Developers aim to avoid millions of dollars of fees in downtown Kitchener Image

Developers aim to avoid millions of dollars of fees in downtown Kitchener

By Lucas on Oct 10, 2017

Does this mean it’s time to invest in Kitchener? A recent article on The Record drew attention to the fact that downtown Kitchener will likely see a construction boom over the next couple years as developers scramble to avoid expensive development charges.

Something we were not aware of and actually find quite interesting is that the City of Kitchener introduced a number of incentives to spur and support new development - one of them being the Downtown Kitchener Development Charge Exemption.

The incentive states thatAll lands within the Downtown Core Boundary are exempt from both City of Kitchener and Regional development charges, including the Regional development charges for waste and transit.”

In case you’re wondering, development charges are fees developers pay on a per unit basis for residential and nonresidential construction. The money collected through development charges is supposed to fund infrastructure growth to accommodate the growing population.

This incentive ends in February 2019, and it can take a long time for an application to make its way through the system, so developers are starting to act now.

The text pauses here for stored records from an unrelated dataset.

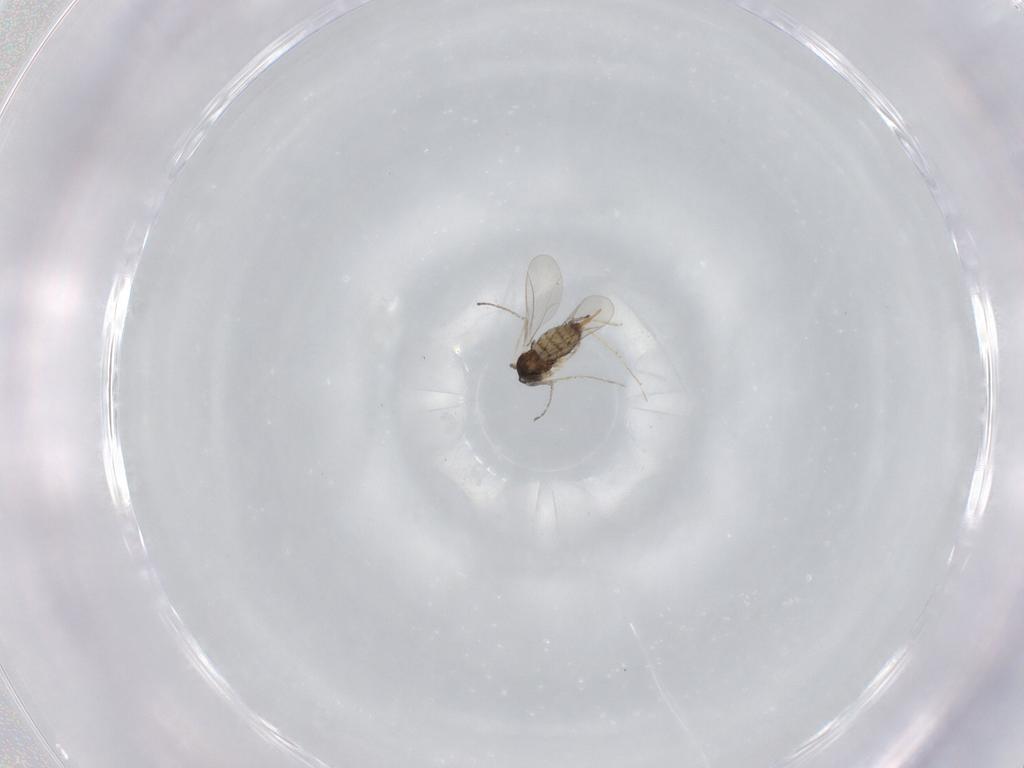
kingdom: Animalia
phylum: Arthropoda
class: Insecta
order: Diptera
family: Cecidomyiidae
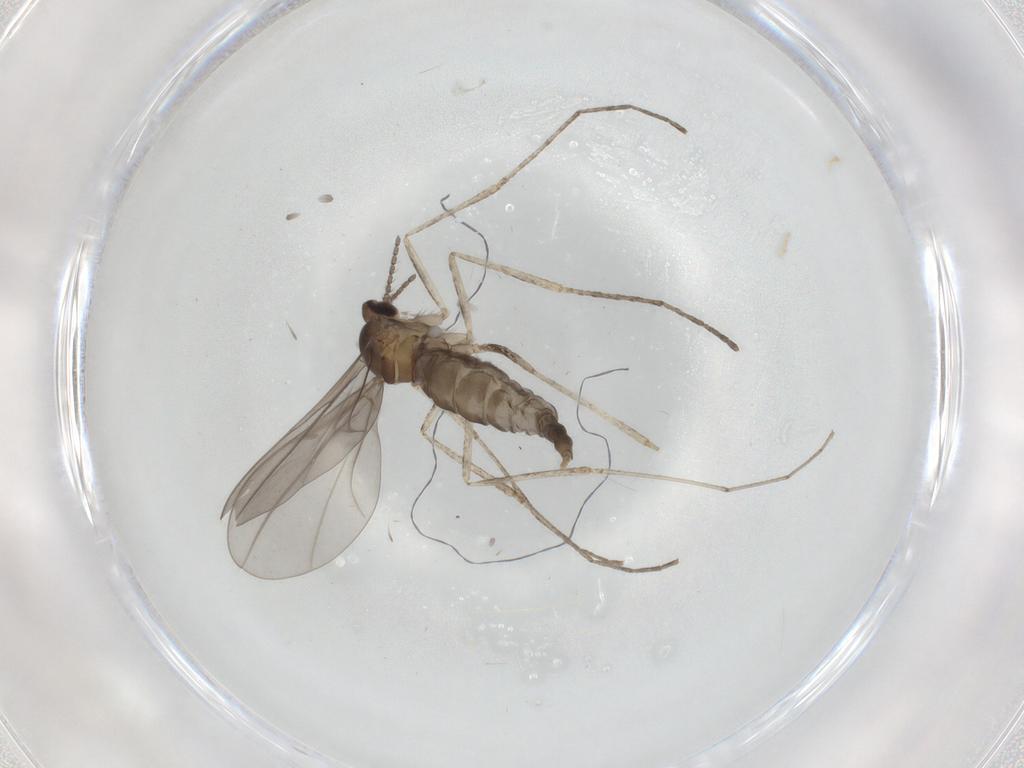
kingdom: Animalia
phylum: Arthropoda
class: Insecta
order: Diptera
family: Cecidomyiidae
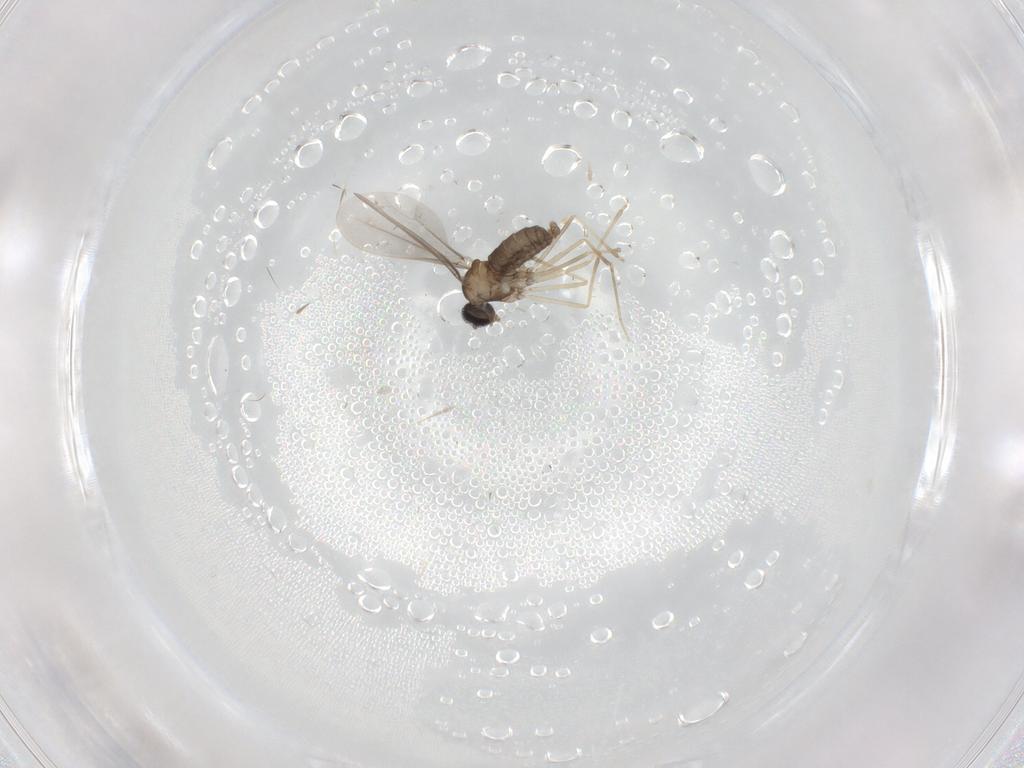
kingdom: Animalia
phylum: Arthropoda
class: Insecta
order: Diptera
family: Cecidomyiidae
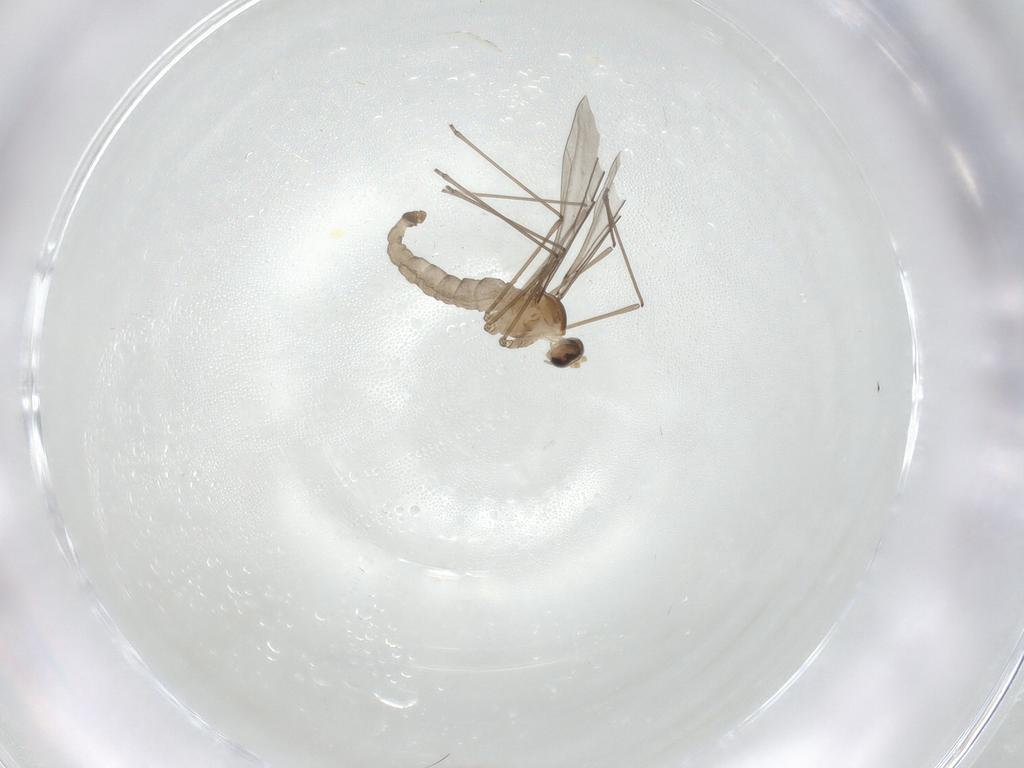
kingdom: Animalia
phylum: Arthropoda
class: Insecta
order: Diptera
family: Cecidomyiidae
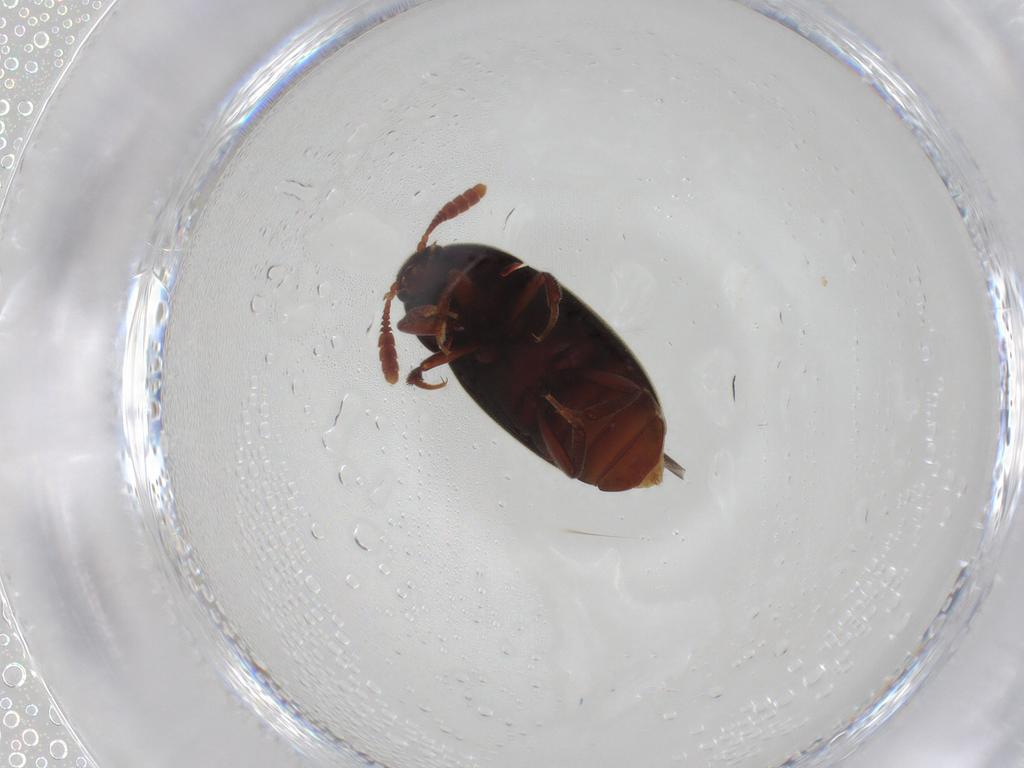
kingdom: Animalia
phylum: Arthropoda
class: Insecta
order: Coleoptera
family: Leiodidae
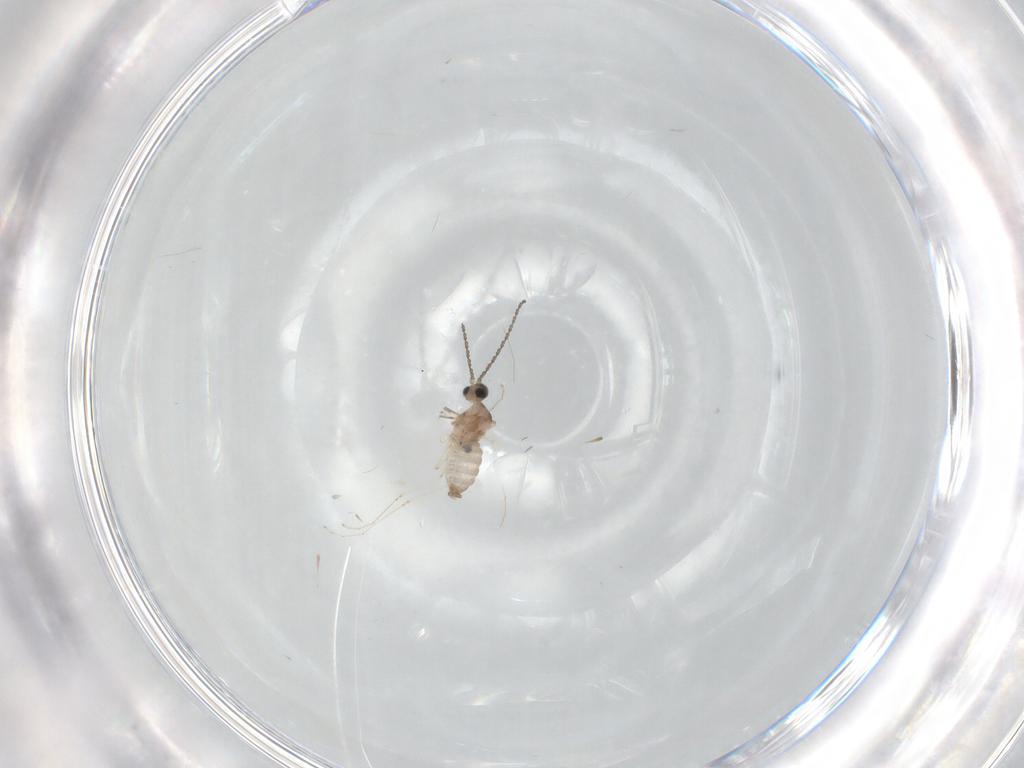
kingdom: Animalia
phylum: Arthropoda
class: Insecta
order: Diptera
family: Cecidomyiidae
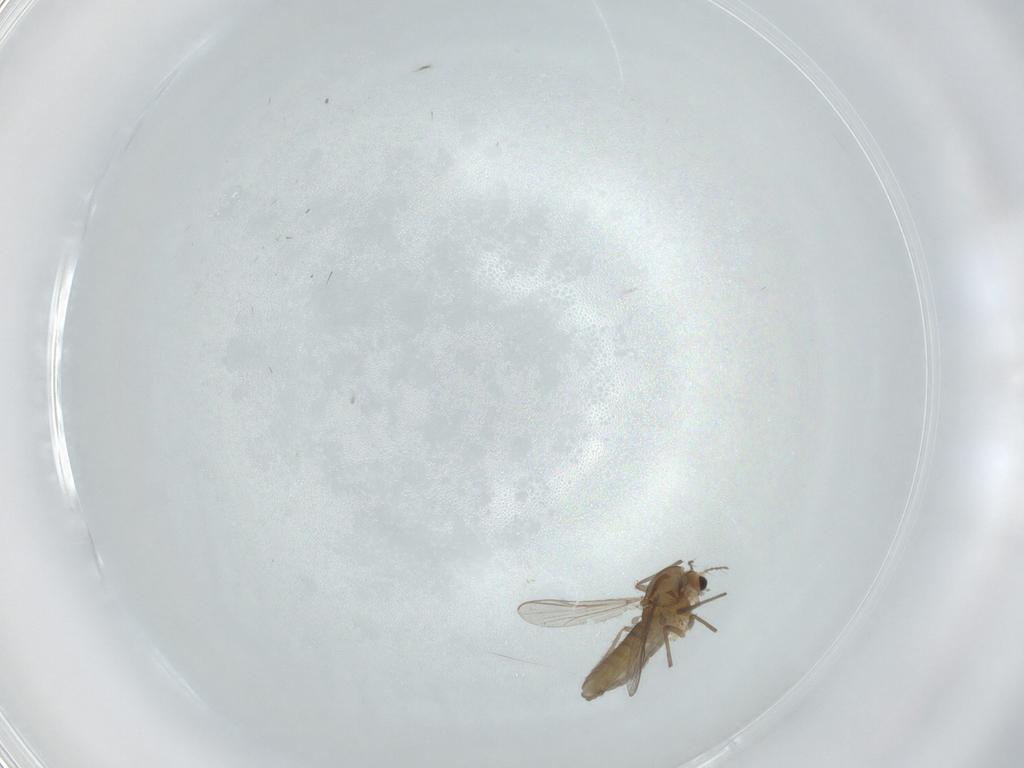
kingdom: Animalia
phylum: Arthropoda
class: Insecta
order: Diptera
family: Chironomidae
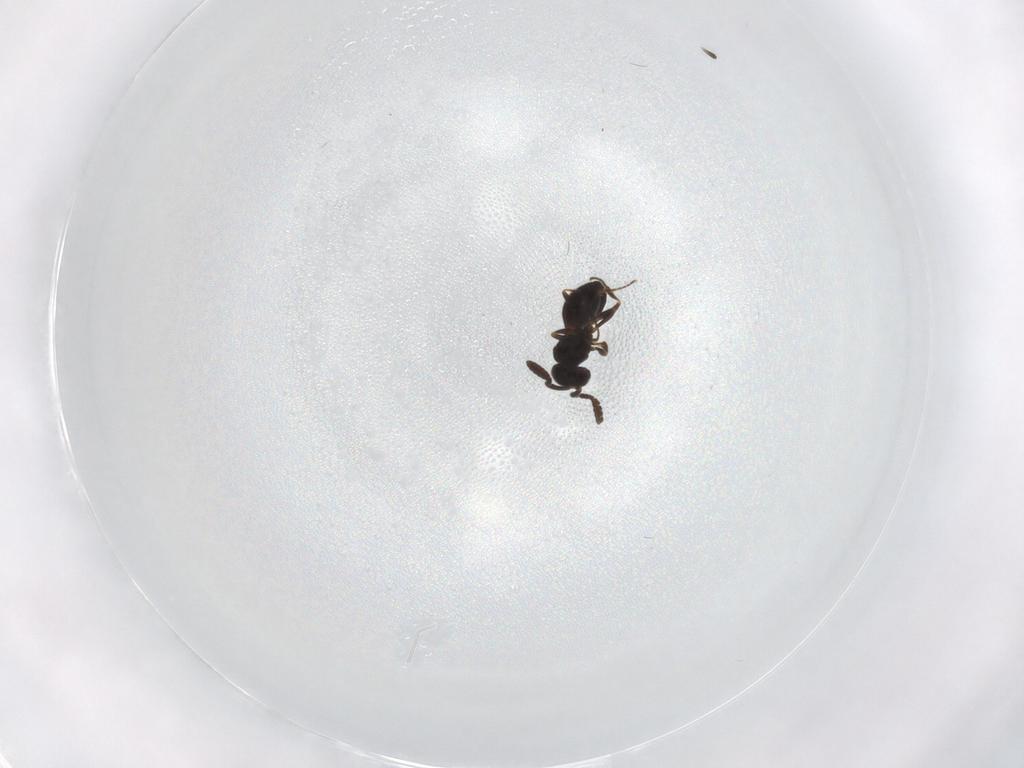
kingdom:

According to Jennifer Young in Kitchener’s building department, the City is expecting to get “swamped” with applications. There are many major, high-density projects in the pipeline, and they will incur millions of dollars of development charges if approved after February 2019.

The Record uses one project as an example. Drewlo Holdings has a 450 rental apartment in the works. If it’s approved before the incentive is taken off the table, the developer will save more than $6 million.

Kitchener

The article also says that a new condo in downtown Kitchener would have fees of around $14,600 a unit. Development charges are typically based on unit size or type of dwelling.

What a lot of people don’t realize is that development charges impact the price of a home. The developer isn’t going to eat that cost - it’s passed on to the homebuyer. So if it’s costing developers millions of dollars more to develop, then expect it to be reflected in the prices.

Prices will rise in downtown Kitchener and there will be a construction boom! We assume the whole point of the incentive was to encourage more development in the downtown, and that’s exactly what’s going to happen.

The price increases apply to rental and nonresidential development too. Monthly rent will be more expensive for apartment units and businesses will also be impacted by more expensive leases.

But, does this mean you should be buying in downtown Kitchener? We don’t think you should let this policy change determine your investment decisions because there are many factors at play.

For example, Kitchener already saw a mini boom due to many buyers from the Greater Toronto Area (GTA) looking to the city for a wider selection of relatively more affordable homes. Of course, this caused a rise in prices.

If the City ends up approving a lot of the development, they are in danger of overbuilding, especially if the developers don’t manage their inventories accordingly. Overbuilding could cause a drop in property value.

As the applications pour in over the next few months, we’re excited to see what becomes of downtown Kitchener!